All of the listing, from first line to last, should be output exactly; the pictures stay out.
** Opening DATA EXTRACTS block **
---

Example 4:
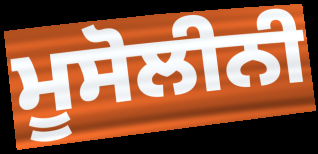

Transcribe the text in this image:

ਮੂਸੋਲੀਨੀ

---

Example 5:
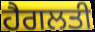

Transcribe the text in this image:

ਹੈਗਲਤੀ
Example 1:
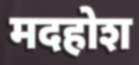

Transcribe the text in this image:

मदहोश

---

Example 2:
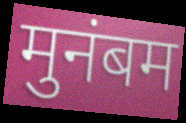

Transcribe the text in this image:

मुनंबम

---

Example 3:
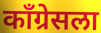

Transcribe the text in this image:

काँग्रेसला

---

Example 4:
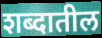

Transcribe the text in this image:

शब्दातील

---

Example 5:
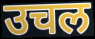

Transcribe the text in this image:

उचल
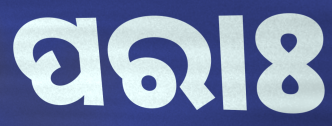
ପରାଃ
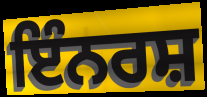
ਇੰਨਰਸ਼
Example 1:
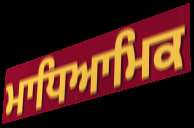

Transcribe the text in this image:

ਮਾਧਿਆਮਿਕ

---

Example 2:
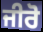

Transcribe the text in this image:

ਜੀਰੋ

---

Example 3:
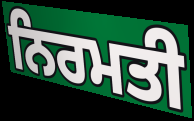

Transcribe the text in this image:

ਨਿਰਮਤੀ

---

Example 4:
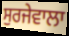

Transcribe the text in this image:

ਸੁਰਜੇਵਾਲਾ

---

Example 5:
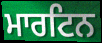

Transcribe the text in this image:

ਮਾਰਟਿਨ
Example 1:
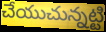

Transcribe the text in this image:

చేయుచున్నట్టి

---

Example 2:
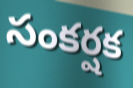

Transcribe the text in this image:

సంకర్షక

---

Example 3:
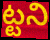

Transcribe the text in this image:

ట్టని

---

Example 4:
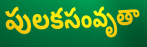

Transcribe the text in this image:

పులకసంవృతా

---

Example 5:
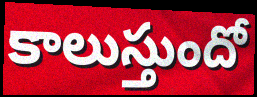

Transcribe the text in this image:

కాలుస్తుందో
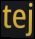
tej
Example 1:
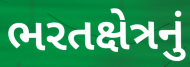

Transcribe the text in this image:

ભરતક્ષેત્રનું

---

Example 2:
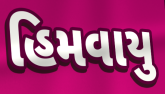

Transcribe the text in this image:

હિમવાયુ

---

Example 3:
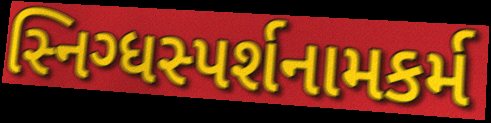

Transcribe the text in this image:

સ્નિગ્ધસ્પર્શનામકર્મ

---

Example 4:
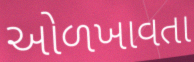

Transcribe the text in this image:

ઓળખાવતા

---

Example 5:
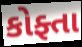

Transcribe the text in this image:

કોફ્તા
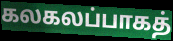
** Closing DATA EXTRACTS block **
EXERCISE ANSWER
---

Example 4:

Transcribe the text in this image:

ਮੂਸੋਲੀਨੀ

---

Example 5:

Transcribe the text in this image:

ਹੈਗਲਤੀ
Example 1:

Transcribe the text in this image:

मदहोश

---

Example 2:

Transcribe the text in this image:

मुनंबम

---

Example 3:

Transcribe the text in this image:

काँग्रेसला

---

Example 4:

Transcribe the text in this image:

शब्दातील

---

Example 5:

Transcribe the text in this image:

उचल
ପରାଃ
ਇੰਨਰਸ਼
Example 1:

Transcribe the text in this image:

ਮਾਧਿਆਮਿਕ

---

Example 2:

Transcribe the text in this image:

ਜੀਰੋ

---

Example 3:

Transcribe the text in this image:

ਨਿਰਮਤੀ

---

Example 4:

Transcribe the text in this image:

ਸੁਰਜੇਵਾਲਾ

---

Example 5:

Transcribe the text in this image:

ਮਾਰਟਿਨ
Example 1:

Transcribe the text in this image:

చేయుచున్నట్టి

---

Example 2:

Transcribe the text in this image:

సంకర్షక

---

Example 3:

Transcribe the text in this image:

ట్టని

---

Example 4:

Transcribe the text in this image:

పులకసంవృతా

---

Example 5:

Transcribe the text in this image:

కాలుస్తుందో
tej
Example 1:

Transcribe the text in this image:

ભરતક્ષેત્રનું

---

Example 2:

Transcribe the text in this image:

હિમવાયુ

---

Example 3:

Transcribe the text in this image:

સ્નિગ્ધસ્પર્શનામકર્મ

---

Example 4:

Transcribe the text in this image:

ઓળખાવતા

---

Example 5:

Transcribe the text in this image:

કોફ્તા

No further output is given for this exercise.